Campaña publicitaria que anuncia una determinada marca de cámaras fotográficas. Es un relato de amor contado sólo con imágenes. Aquí sobran las palabras, porque los gestos y las miradas lo dicen todo.
La historia comienza en un parque, narra el profesor Alfonso Méndiz, con un encuentro apenas fugaz y un saludo aún más breve. Todo muy normal. Pero la narración, tan completa en todos sus detalles, muy pronto se nos volverá sublime.
Poco a poco, se teje una sutil paradoja.

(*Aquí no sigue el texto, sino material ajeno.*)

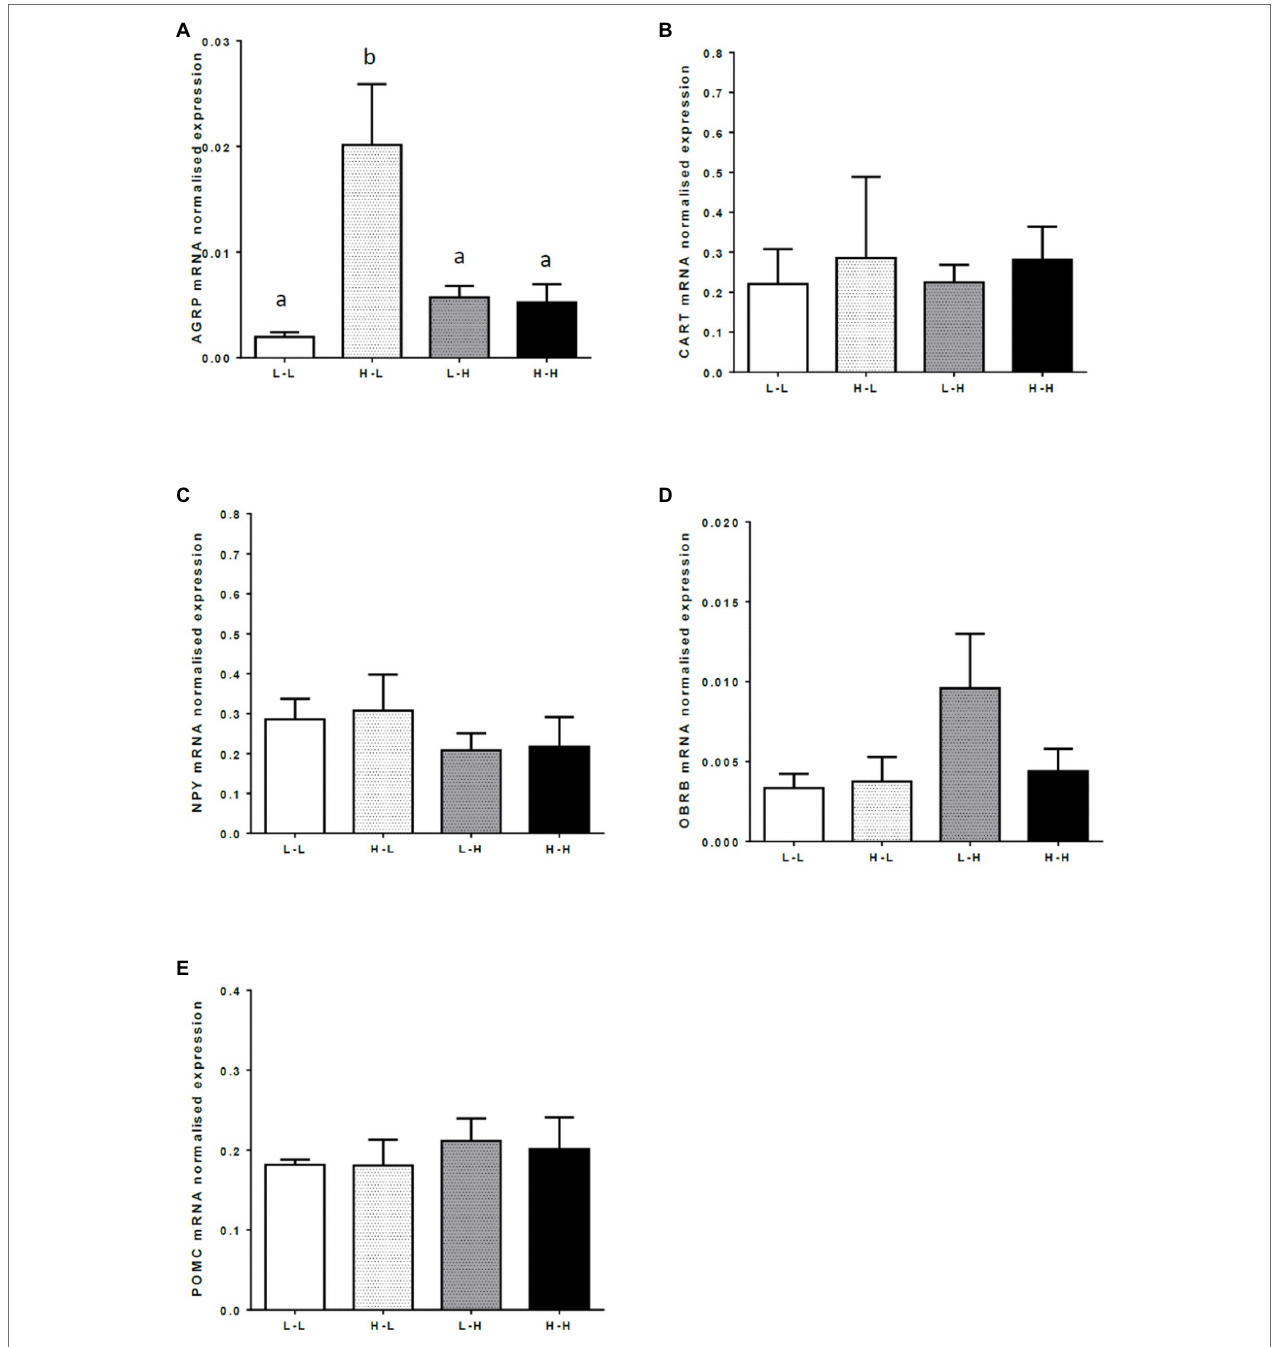
FIGURE 3 | Mean normalized hypothalamic mRNA expression of (A) Agouti-Related Protein ( ARGP ); (B) Cocaine and Amphetamine-Regulated Transcript ( CART ); (C) Neuropeptide Y ( NPY ); (D) Leptin receptor ( OBRB ); and (E) Proopiomelanocortin ( POMC ) in the arcuate nucleus from 20-month old bulls exposed to maternal diets low (L) and/or high (H) in protein during the peri-conception (PERI; − 60–23 dpc) or first trimester (POST; 24–98 dpc) periods of gestation 1 . (A) a,b Means without a common letter differ ( p < 0.05). (B–E) No significant differences between maternal diet groups ( p > 0.05). 1 LL, Low protein maternal diet during both PERI and POST diet periods. LH, Low protein maternal diet during PERI and High protein during POST diet periods. HL, High protein maternal diet during PERI and Low protein during POST diet periods. HH, High protein maternal during both PERI and POST diet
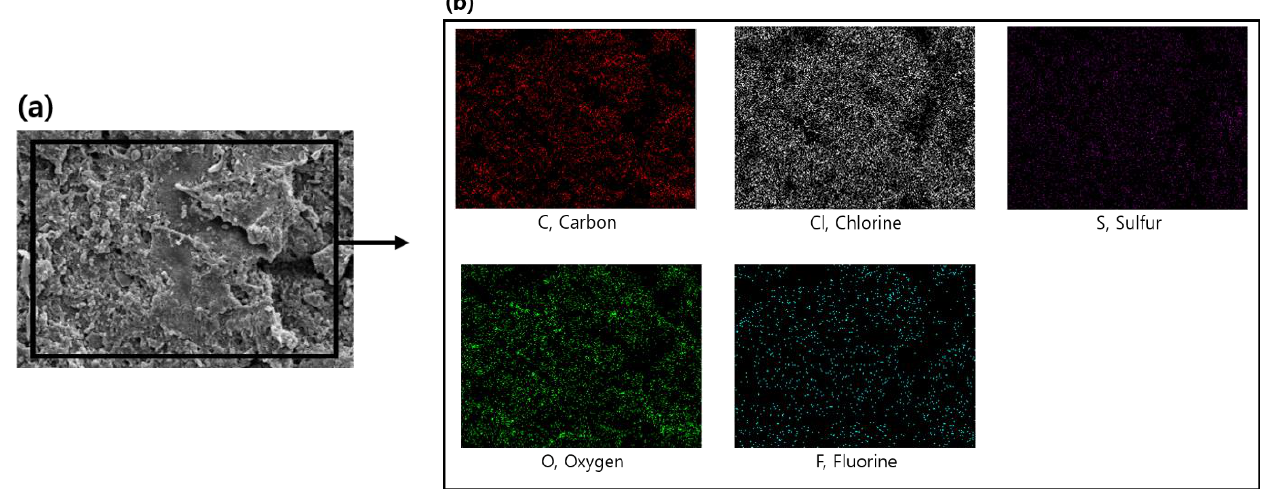
Figure 11. SEM-EDS investigation on the sheath of a 40 year accelerated aged cable at ( a ) 500 × magnification and ( b ) its elemental mapping.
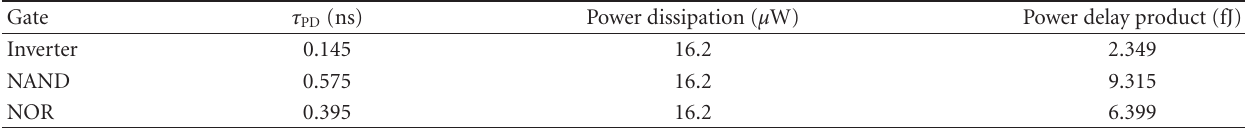
Table 2: PFSCL Tristate gates based on switch transistor technique.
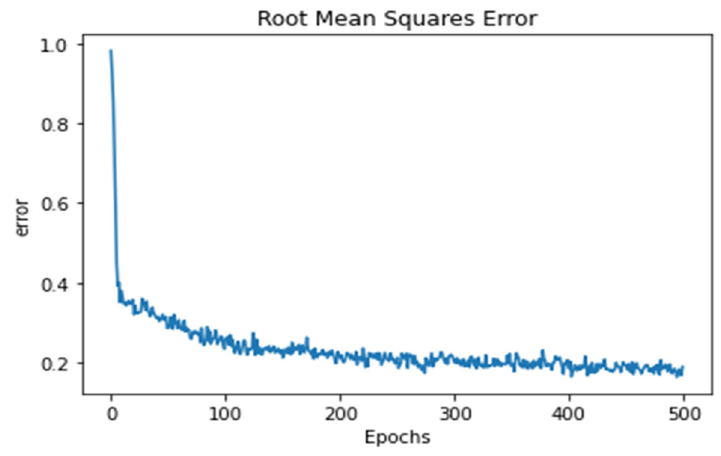
Figure 14. Training MSE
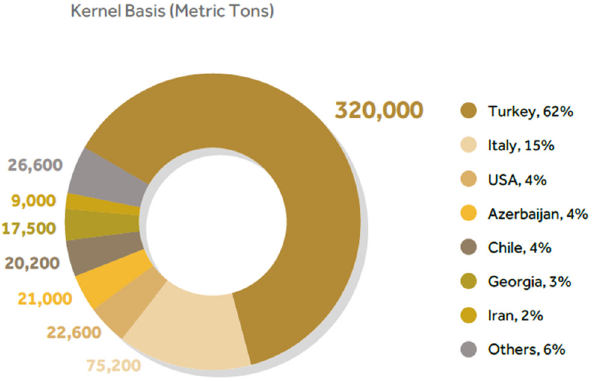
Figure 3. INC 2020/21 statistics for hazelnut production in kernel bases (metric tons) [3].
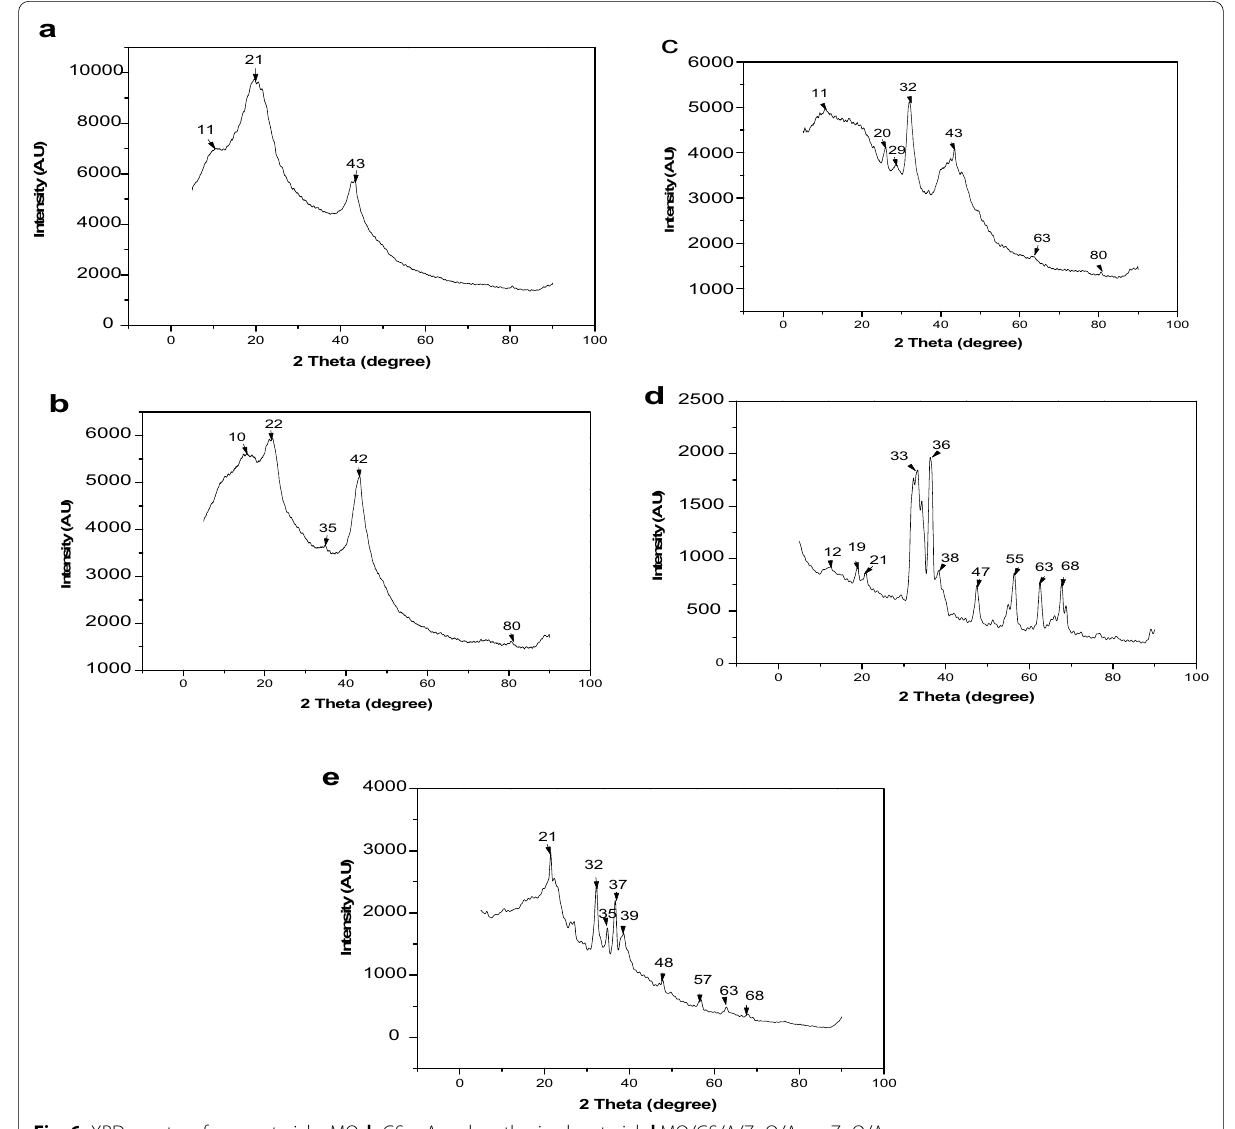
Fig. 6 XRD spectra of raw material a MO; b GS; c A and synthesized material d MO/GS/A/ZnO/Ag; e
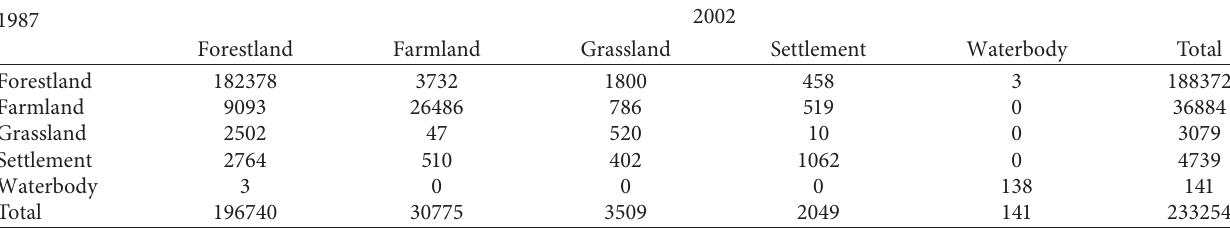
Table 7: Transition area matrix (ha) between 1987 and 2002 in MFBR.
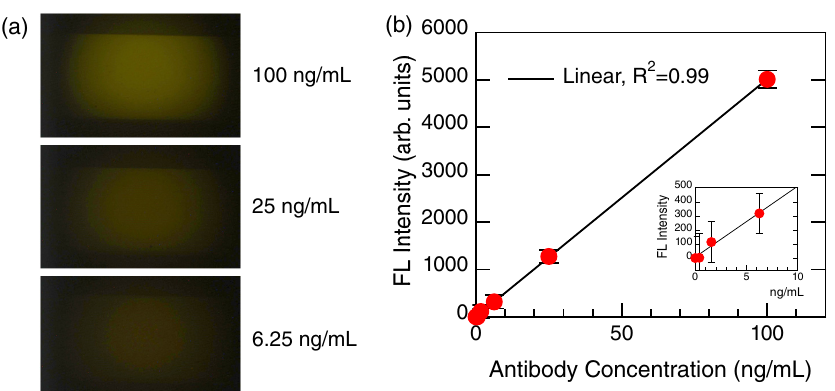
Figure 5. Detection of Abs, as illustrated in Figure 1b. ( a ) FL images (raw color) at different Ab concentrations from 100 to 6.25 ng/mL (or 686 to 41.2 pM). ( b ) Linear plot of the FL intensity for the Ab concentrations. The measured data are shown with red closed circles with error bars. The black line is linearly fitted. The inset magnifies a low-concentration range.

El fotógrafo, experto para “ver” los instantes mágicos de la vida, se vuelve “ciego” para los gestos cotidianos que ella espera: ella quiere compartir el paraguas, en vez de que cada uno tenga el suyo. Y al revés: ella, que es la primera en “ver” el afecto que les une, se vuelve “ciega” como resultado de ese amor… Cruel ironía del destino.
Pero no es sólo un momento, porque la metáfora de la ceguera “ilumina” toda la historia. Casi al comienzo, en la escena en que ella le lava el pelo, la joven arroja sobre él, sin querer, agua con jabón sobre sus ojos, y eso marca el comienzo de todo. Más adelante, en el estudio de fotografía, a ella se le cae, desde lo alto, un líquido sobre sus ojos, y eso será el comienzo del fin. Previamente, hemos visto caer la lluvia durante su primera cita, anticipando la amenaza que sobre ellos se cierne.
Esa es la clave: una historia de “visión” y “no visión”. Como la constante presencia de la cámara fotográfica, que capta lo exterior, pero nunca lo interior de las personas. O esa fotografía casual, en su primer encuentro en el parque. O esos dos recién operados, que no se ven, que no se encuentran…
Una historia excelente… salvo el desenlace, que nos deja con un terrible amargor. Con todo, es hermoso el amor que aquí se cuenta. Y con él podemos quedarnos.
“Aún recuerdo mi primer amor que fue imposible y que destrozó mi vida de niño. Los años han cicatrizado el dolor que me provocó aquella situación tan desgarradora”, de la novela En la Soledad del Silencio.